FIG. 2 is an explanatory diagram showing a format of received data.

FIG. 3 is an explanatory diagram showing an operation of a limiter.

FIG. 4 is a block diagram of a delay profile detector according to a second embodiment of the present invention.

FIG. 5 is an explanatory diagram showing a multipath component selection process.

FIG. 6 is an explanatory diagram showing a delay profile.

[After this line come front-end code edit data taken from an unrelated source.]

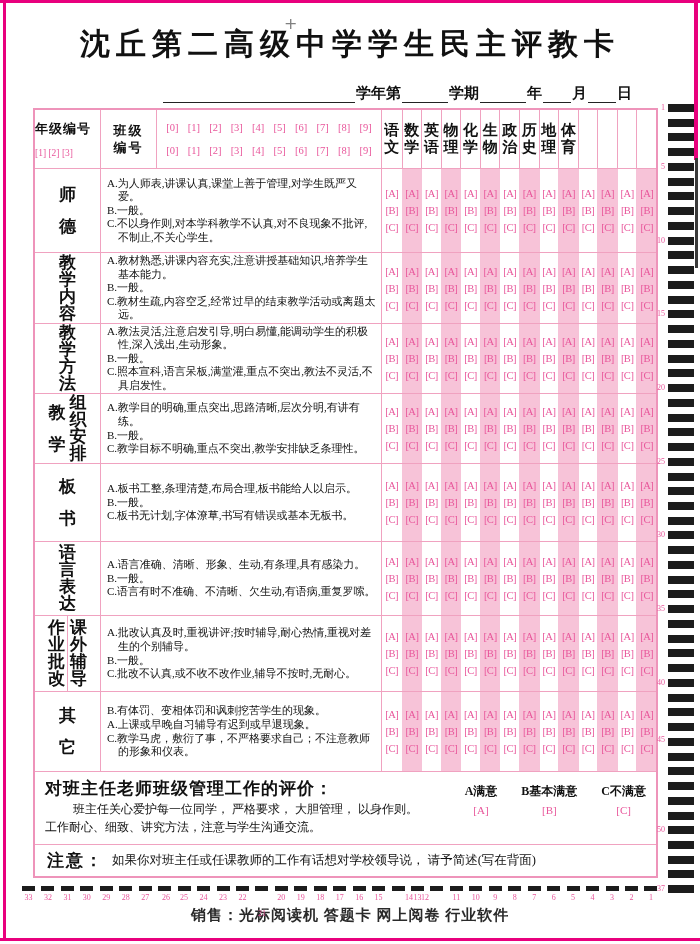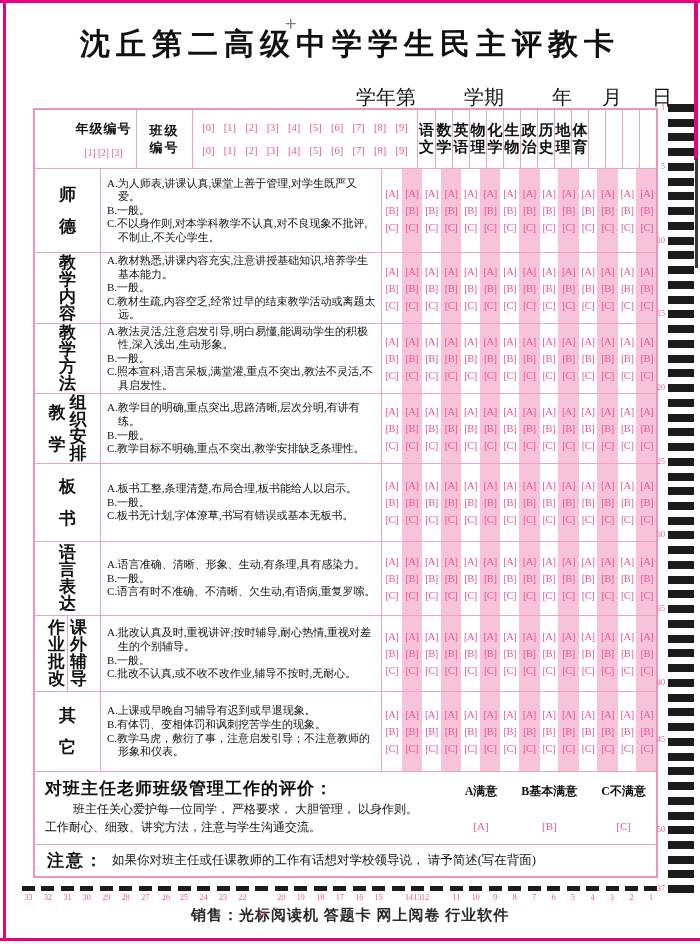"学年第" .dateline { font-size: 20px -> 15px; font-weight: normal -> bold }
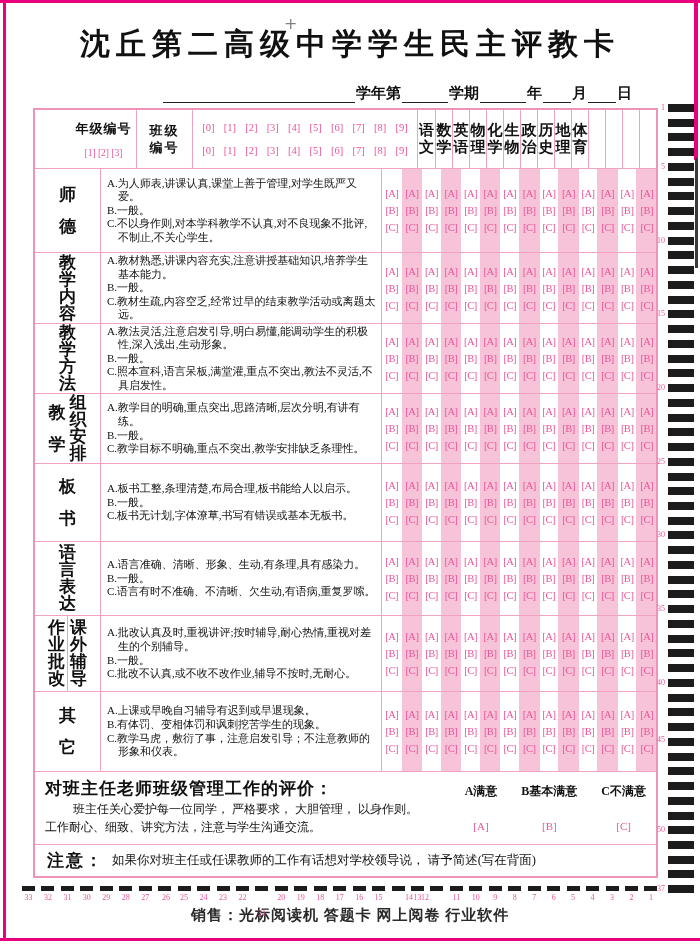"年级编号" .c1 { align-items: center -> none; margin-left: 36px -> none }
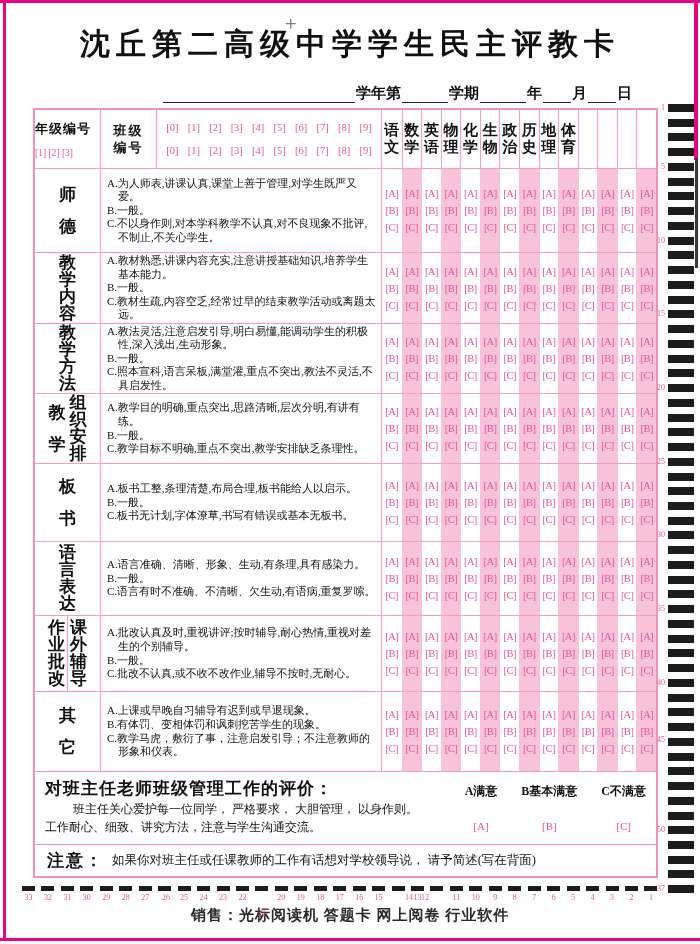"A.上课或早晚自习辅导有迟到或早退现象。" div.opt { order: before "B.有体罚、变相体罚和讽刺挖苦学生的现象。" -> after "B.有体罚、变相体罚和讽刺挖苦学生的现象。" }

[Description of Signs] 1 ... Correlation calculation unit, 2 ... Limiter, 3 ... Limiter value setting unit, 4 ... Delay profile accumulation unit, 11 ... Despread calculation unit, 12 ... Square sum calculation unit, 21 ... Pilot, 22 ... data.

Claims (3)

[Claims] 1. A delay profile detector for detecting and outputting a delay profile of a plurality of multipath components included in a received signal, a power calculating means for calculating power of each multipath component included in the received signal, Limiter means for comparing the power peak value of the component with a predetermined limiter value and outputting only a delay profile of a multipath component having a power peak value equal to or greater than the limiter value; and accumulating the delay profile output from the limiter means. A delay profile detector comprising: a delay profile storage unit. 2. The delay profile detector according to claim 1, wherein the power calculating means calculates the power of each multipath component by calculating and integrating the correlation between the received signal and the replica and the result of the multiplication. 1. A delay profile detector comprising: a correlation calculating means. 3. The delay profile detector according to claim 1, wherein the power calculating means despreads the received signal using a predetermined spreading code, and calculates a complex signal component indicating a result of the despreading. A delay profile detector comprising a square sum calculator for calculating the power of each multipath component by calculating and integrating the power sum.